* Start PAGE EXTRACT *

Mrs Parker told her audience about black revues in Harlem as well as Greenwich Village experimental plays. She let the lily-white dailies cover the standard theater fare as she sought out new plays, playwrights, and actors. In early 1923, Mrs Parker attended a groundbreaking theatre debut, R.U.R. The Capek brothers, Josef and Karel, had coined the term "robot" for Rossum's Universal Robots.
Dorothy nee Rothschild never completed high school. Less than five years before she became NYC's only female theater critic and wrote for Vanity Fair, she left school to take care of her ailing father with slim prospects for her future. Her mother passed away before Dorothy turned five years old (1898).
Though Jewish, she attended a Roman Catholic elementary school, Blessed Sacrament, on West Seventy-ninth Street. Her education lasted until she was fourteen years old.
Her father died in December 1913, leaving Dorothy a little money. Dorothy worked odd jobs and lived with her older sister until she got the big break that changed her life.
Vanity Fair was launched in 1914 by Condé Nast, the man behind the success of Vogue. The editors stumbled across one of Dorothy's poems, and published it.
Dorothy would have been twenty-one years of age. On the back of that one poem being published, Dorothy Parker "marched down to the publishing offices on West Forty-fourth Street and asked for a job. She got it. As an editorial assistant.
And the rest is history. But that, too, is common knowledge.

* End PAGE EXTRACT *

[WHAT TO WORK ON]
**1)** Can you duplicate the part of the Dorothy Parker passage that opens with the words containing "Mrs Parker told" and closes with "fourteen years old."?
**2)** Which years does the Dorothy Parker passage mention?

* Start DATA *

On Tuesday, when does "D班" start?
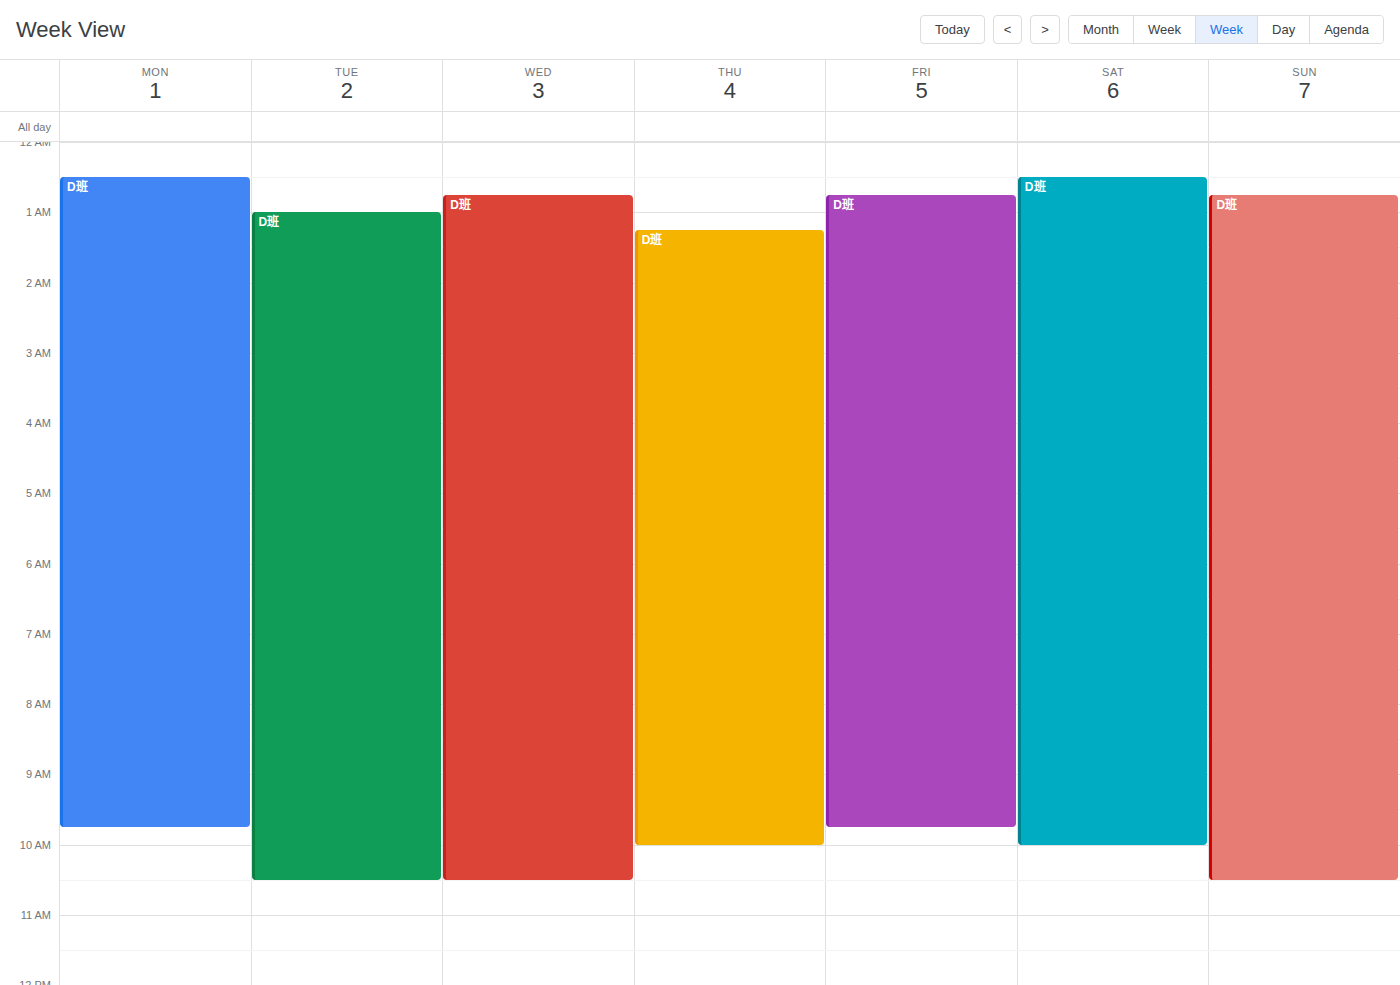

* End DATA *

[SOLUTION SET]
**1)**
Mrs Parker told her audience about black revues in Harlem as well as Greenwich Village experimental plays. She let the lily-white dailies cover the standard theater fare as she sought out new plays, playwrights, and actors. In early 1923, Mrs Parker attended a groundbreaking theatre debut, R.U.R. The Capek brothers, Josef and Karel, had coined the term "robot" for Rossum's Universal Robots.
Dorothy nee Rothschild never completed high school. Less than five years before she became NYC's only female theater critic and wrote for Vanity Fair, she left school to take care of her ailing father with slim prospects for her future. Her mother passed away before Dorothy turned five years old (1898).
Though Jewish, she attended a Roman Catholic elementary school, Blessed Sacrament, on West Seventy-ninth Street. Her education lasted until she was fourteen years old.

**2)** 1923, 1898, 1913, 1914